What to produce:
Which of the lines below contain the string "автомобилей"? Pull each one out of the data.

Information:

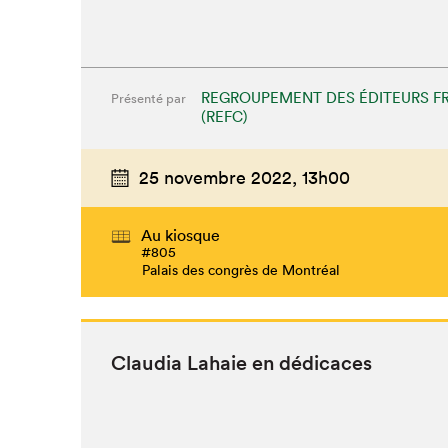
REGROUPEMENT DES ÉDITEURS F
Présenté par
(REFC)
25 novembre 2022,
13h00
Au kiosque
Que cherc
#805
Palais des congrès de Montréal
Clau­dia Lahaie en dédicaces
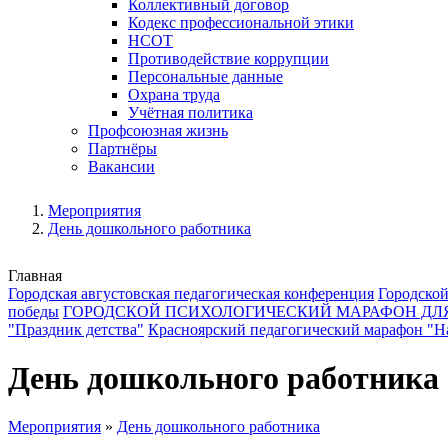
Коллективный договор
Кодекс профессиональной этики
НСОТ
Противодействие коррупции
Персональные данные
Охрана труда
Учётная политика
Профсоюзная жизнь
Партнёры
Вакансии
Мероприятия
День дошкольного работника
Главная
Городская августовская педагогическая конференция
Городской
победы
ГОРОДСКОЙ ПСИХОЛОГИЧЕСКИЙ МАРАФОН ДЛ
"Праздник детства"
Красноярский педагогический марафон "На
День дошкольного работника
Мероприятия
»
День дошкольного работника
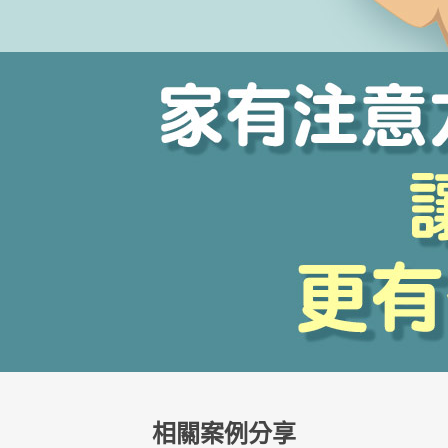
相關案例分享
---
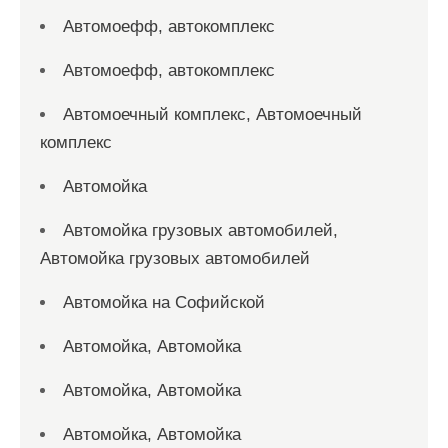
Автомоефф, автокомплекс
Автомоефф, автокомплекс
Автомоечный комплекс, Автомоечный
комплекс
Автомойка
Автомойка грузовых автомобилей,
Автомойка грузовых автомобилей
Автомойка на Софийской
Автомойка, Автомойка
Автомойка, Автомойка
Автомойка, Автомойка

Result for this exercise:
Автомойка грузовых автомобилей,
Автомойка грузовых автомобилей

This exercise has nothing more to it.